In July, demand for the Pandemic Compliance Advisor course for meeting professionals slowed to a crawl as the infection rate for Covid-19 dropped, and the country believed it had the pandemic on the run. But now, demand for the three-hour course has returned as the delta variant sends Covid hospitalizations in the U.S. to levels not seen since last winter.
While the latest surge has created confusion for the meetings industry, the co-creators of the Pandemic Compliance Advisor course are working to be a source of clarity. In fact, since the monthly course started last October, they’ve worked to update the guidance and information every time they put on the event.
Those co-creators are Shannon M. Majewski, (top) CMP, CMM, HMCC, VEMM, education program coordinator with the Medical College of Wisconsin, Department of Pathology, who oversees its continuing medical education, learning events, and social events; Heather Seasholtz, (middle) CMP, DES, director, Americas operations at the Drug Information Association; and Mary-Ann Urbanovich, (bottom) MS, CMP-HC, meeting planner overseeing meeting and conferences at HMP, a healthcare education company.
The three connected while in various stages of Covid unemployment—Majewski was furloughed and Seasholtz and Urbanovich were laid off. They were each doing all they could to educate themselves about health and safety issues for the return of in-person events. Among other efforts, Seasholtz and Urbanovich had taken a Covid Compliance Officer course run by Health Education Services aimed at people in the film and movie industry. (Los Angeles County required this CCO role for movie sets.) Majewski was considering taking the same course and reached out for more information on a meetings-industry social-media site.
“Before you know it, the three of us were putting our heads together,” says Majewski. They were imagining how the CCO course could be adapted for meeting professionals’ specialized information needs. There was a lot of good information available for planners, they said, but no one bringing it all together and few addressing the on-the-ground realities of going back to in-person meetings.

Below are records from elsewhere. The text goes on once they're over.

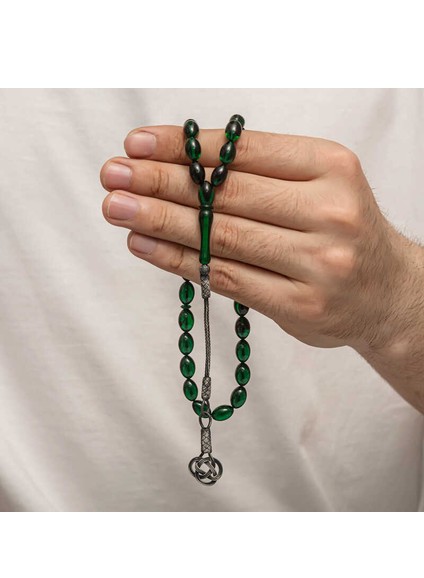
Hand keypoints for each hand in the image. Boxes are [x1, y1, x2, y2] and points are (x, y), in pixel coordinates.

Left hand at [100, 125, 414, 352]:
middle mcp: (329, 212)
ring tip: (117, 206)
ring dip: (160, 220)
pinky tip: (144, 244)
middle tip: (113, 174)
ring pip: (222, 236)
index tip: (137, 143)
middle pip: (228, 193)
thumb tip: (175, 164)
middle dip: (161, 181)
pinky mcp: (301, 305)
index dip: (185, 145)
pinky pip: (226, 277)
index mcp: (331, 168)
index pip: (244, 150)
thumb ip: (259, 175)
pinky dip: (179, 260)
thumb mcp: (316, 185)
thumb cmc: (341, 231)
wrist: (388, 293)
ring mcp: (317, 263)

Eventually, explains Majewski, “Mary-Ann took the lead and said, ‘I'm going to contact Health Education Services; would the two of you be on board with helping to create something?’ We said yes. We just went in wanting to create something that could help other people. We had no idea how many people it would end up helping.”

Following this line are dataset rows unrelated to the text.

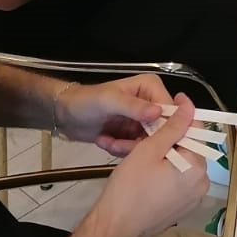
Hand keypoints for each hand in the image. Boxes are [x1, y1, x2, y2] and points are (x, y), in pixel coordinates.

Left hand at [54, 74, 170, 157]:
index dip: (163, 127)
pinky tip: (107, 144)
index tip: (149, 140)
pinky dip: (123, 149)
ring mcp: (144, 120)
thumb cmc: (86, 101)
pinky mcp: (134, 134)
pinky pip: (138, 147)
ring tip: (110, 143)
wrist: (65, 114)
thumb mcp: (109, 101)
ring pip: (150, 141)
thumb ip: (133, 106)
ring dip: (129, 147)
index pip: (171, 110)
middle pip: (162, 128)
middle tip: (121, 144)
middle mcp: (152, 103)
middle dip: (143, 140)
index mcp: (151, 87)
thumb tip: (158, 113)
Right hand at [87, 97, 207, 236]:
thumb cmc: (129, 188)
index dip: (183, 113)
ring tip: (144, 148)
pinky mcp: (183, 207)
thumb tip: (190, 105)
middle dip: (172, 136)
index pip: (197, 130)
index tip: (173, 100)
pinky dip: (167, 170)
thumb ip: (172, 127)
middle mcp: (202, 183)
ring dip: (168, 153)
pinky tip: (147, 169)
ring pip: (183, 164)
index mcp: (197, 167)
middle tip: (149, 129)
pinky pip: (179, 180)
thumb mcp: (148, 150)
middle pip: (190, 148)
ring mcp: (194, 198)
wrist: (115, 229)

That number is now well over 3,000—and growing.
They launched a partnership with Health Education Services, where President Juliana Bronner is a registered nurse with a master’s degree in health education. She’s been a valuable partner not just for the back-end resources needed to host an online event but also for her medical perspective, says Urbanovich, who notes that Bonner helps to keep them “on course and make sure that what we are saying is aligned with what is coming out in all of the guidelines and publications.”
What the Course Entails
The curriculum is broad, covering codes of conduct, screening, positive test protocols, social distancing, PPE, enforcement, and more. Attendees take a quiz at the end of the event and, with a passing grade, receive several benefits: They can opt in to a PCA database to be discoverable by organizations who are looking for somebody to serve as a pandemic compliance officer; they have access to a repository of updated resources, from articles to signage to information links; and they can post the PCA digital badge on their social media profile and e-signature.
While the delta variant is keeping the PCA course relevant (and their day jobs are also keeping them busy—Urbanovich is off to a site inspection in Spain), the trio has its sights on eventually launching a new course. Once Covid is much less of an issue, the PDA founders hope to put their spin on broader risk-management education.
The new course will cover risk management, duty of care, codes of conduct, crisis communications—many of the same issues as with the PCA course but without the Covid elements. The day when that’s appropriate can’t come soon enough.